Wolfgang Amadeus Mozart : Requiem KV626 (version Robert Levin) – Ave Verum Corpus KV 618 Joseph Gabriel Reinberger : Mimm mich, O Herr, in deine Hut Dagmara Dobrowolska, soprano ; Sandra Paenlinck, alto ; Leander Van Gijsegem, ténor ; Thomas Vandenabeele, basse, Clari Cantus, Clari Cantores, Ataneres Orchestra; Michiel Haspeslagh, direction
ZR’CETERA KTC 1862
Combien de Requiem de Mozart ont été enregistré ! Toutes les grandes voix, les chefs d’orchestre, les orchestres, ont fait leur version. Même le cinéma avec Amadeus, la pièce de Peter Shaffer, a inventé une histoire sur cette dernière composition du génial Mozart avec Salieri ! Ici on se trouve face à une énième version réalisée par de parfaits inconnus ! Et bien elle est très intéressante ! Elle se fonde sur l’édition d’un musicologue américain Robert Levin. Il avait tout d’abord réalisé la fugue de l’Amen (ajoutée après le Lacrimosa). Le chef d’Orchestre Helmut Rilling, grand spécialiste de Mozart fut très impressionné par le travail de Levin et lui demanda de réviser l’intégralité du Requiem. La première eut lieu en 1991, marquant le 200ème anniversaire de la mort de Mozart. Mozart n’acheva que l’Introït et l’essentiel du Kyrie, laissa des esquisses pour les autres passages et Süssmayr, après Eybler, acheva le Requiem pour satisfaire le commanditaire, une supercherie menée par Constance. Il existe plus d’une demi-douzaine de versions, dont les plus connues sont celles de Süssmayr (1792), de Franz Beyer (ca. 1971, chez Peters), Maunder (Carus), Druce (Novello), Arman (Carus), et celle-ci qui s’impose maintenant le plus fréquemment. Ce nouvel enregistrement mérite le détour. On remarquera la modification de toutes les sections à partir du Sanctus, un Osanna également réécrit, sans compter, plus mozartienne.

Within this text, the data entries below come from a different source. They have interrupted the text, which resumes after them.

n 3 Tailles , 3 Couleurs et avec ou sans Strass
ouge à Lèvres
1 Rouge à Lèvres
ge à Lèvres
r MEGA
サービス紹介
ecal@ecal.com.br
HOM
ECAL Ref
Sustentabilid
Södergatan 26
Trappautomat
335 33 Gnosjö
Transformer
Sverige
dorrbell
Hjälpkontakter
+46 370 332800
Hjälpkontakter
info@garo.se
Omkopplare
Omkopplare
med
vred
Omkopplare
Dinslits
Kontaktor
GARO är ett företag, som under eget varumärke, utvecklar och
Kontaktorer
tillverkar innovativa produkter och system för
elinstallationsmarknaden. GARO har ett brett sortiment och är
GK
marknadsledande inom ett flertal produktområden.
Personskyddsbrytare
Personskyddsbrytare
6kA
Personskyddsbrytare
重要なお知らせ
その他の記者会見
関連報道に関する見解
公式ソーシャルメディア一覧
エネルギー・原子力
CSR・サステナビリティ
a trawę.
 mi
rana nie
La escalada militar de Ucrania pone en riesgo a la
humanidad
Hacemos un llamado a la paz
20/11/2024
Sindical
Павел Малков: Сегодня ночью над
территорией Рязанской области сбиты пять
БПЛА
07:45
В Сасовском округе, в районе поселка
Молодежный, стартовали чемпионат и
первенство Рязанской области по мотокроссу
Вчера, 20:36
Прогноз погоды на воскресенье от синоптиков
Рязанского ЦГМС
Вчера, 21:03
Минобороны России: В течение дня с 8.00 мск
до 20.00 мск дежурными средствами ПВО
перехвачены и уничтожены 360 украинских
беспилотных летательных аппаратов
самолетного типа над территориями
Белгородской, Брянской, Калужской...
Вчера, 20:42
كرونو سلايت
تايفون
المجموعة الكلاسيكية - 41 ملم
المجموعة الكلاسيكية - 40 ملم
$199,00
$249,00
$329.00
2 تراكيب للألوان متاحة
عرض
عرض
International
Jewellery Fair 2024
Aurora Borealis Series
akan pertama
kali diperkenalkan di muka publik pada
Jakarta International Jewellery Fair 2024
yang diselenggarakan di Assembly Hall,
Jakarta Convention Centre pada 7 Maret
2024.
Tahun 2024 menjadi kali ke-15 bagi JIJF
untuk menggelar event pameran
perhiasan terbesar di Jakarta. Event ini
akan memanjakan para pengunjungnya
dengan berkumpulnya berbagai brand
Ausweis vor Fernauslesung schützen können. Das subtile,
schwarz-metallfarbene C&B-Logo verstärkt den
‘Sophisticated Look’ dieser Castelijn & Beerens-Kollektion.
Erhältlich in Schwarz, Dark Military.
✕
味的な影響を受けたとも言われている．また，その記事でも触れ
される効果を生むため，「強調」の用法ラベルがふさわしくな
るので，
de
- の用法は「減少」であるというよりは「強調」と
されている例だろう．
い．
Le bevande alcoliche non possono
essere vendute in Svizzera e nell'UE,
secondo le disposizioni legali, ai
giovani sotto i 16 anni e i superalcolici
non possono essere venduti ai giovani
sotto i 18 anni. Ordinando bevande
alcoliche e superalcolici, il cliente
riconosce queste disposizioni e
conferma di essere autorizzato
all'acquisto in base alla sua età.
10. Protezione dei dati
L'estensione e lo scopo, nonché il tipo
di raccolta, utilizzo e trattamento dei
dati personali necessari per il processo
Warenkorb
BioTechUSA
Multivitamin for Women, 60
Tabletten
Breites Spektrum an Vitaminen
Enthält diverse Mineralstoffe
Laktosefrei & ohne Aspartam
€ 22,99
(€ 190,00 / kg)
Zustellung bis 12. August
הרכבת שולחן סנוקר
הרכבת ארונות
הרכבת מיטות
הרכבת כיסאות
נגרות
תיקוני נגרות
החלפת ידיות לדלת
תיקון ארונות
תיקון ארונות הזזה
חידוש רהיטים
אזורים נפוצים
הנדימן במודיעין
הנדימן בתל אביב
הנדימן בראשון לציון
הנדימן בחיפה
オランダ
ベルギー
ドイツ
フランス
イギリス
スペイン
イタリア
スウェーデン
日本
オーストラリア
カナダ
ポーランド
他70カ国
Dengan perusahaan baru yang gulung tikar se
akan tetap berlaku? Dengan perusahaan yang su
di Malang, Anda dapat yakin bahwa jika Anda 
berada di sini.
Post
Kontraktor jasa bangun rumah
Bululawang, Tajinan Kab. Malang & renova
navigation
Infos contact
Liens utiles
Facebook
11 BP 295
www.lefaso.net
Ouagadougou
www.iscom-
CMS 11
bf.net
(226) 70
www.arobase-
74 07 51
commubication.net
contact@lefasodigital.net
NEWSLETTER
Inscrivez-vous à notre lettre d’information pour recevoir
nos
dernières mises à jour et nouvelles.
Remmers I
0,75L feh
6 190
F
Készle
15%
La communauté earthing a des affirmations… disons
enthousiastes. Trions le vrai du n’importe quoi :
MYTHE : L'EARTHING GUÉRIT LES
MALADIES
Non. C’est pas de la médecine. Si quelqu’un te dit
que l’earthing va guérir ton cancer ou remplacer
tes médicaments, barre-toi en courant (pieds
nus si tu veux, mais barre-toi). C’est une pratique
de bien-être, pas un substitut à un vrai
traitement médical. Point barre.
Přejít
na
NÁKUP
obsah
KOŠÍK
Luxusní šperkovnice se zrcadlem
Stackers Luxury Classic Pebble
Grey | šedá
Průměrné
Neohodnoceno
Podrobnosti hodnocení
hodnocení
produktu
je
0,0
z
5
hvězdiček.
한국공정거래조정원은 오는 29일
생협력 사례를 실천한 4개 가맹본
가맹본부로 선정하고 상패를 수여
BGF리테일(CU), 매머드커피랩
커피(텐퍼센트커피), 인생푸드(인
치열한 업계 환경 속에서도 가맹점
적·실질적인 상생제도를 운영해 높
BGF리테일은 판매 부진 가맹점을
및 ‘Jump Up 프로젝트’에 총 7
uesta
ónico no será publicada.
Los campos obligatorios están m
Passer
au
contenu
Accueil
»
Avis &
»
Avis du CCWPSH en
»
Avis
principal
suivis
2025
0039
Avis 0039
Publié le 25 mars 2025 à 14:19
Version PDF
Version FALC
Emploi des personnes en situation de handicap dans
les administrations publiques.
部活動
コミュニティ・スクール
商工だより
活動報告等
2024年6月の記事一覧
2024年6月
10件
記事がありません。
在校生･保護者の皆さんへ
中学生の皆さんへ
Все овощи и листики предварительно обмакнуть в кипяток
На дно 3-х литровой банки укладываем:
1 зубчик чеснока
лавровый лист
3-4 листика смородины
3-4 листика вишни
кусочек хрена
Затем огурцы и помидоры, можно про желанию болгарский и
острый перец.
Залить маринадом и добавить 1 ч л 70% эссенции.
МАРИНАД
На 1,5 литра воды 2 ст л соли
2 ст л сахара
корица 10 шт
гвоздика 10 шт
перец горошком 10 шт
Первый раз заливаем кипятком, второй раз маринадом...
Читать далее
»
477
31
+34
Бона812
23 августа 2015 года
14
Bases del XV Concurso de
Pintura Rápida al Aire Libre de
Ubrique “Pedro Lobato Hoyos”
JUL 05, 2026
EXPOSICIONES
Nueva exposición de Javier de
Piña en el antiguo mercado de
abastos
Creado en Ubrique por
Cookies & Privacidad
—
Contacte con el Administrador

Cette version est une partition débarrassée de ses scories, plus fluide, moins maniériste, moins romantique une orchestration allégée et les textes trouvent ainsi tout leur sens. Cette proposition, paraîtra sacrilège à plus d’un, dérangé dans ses habitudes ! La partition ne se signale pas seulement par l’ajout de la grande fugue de l’Amen aussitôt après le Lacrimosa (dont la fin est modifiée), entraînant la suppression de l’Amen final. L’Osanna est réécrit, comme le Benedictus, l’Agnus Dei, le Lux aeterna et le Cum sanctis ! Le ténor Michiel Haspeslagh, ici en chef, insuffle une belle énergie. Les deux chœurs chantent avec une clarté sans pareil, exit les grandes voix, l’ensemble est plus équilibré, plus léger, on est vraiment dans l’intime. Sacrilège diront certains et oui changer l’écoute c’est toujours difficile, mais bon les baroqueux ont réussi. Ici on est dans la subtilité, est-on plus près des intentions de Mozart ? On ne le sera jamais, mais il ne faut pas pour cela se boucher les oreilles ! Cette proposition nous l’apprécions.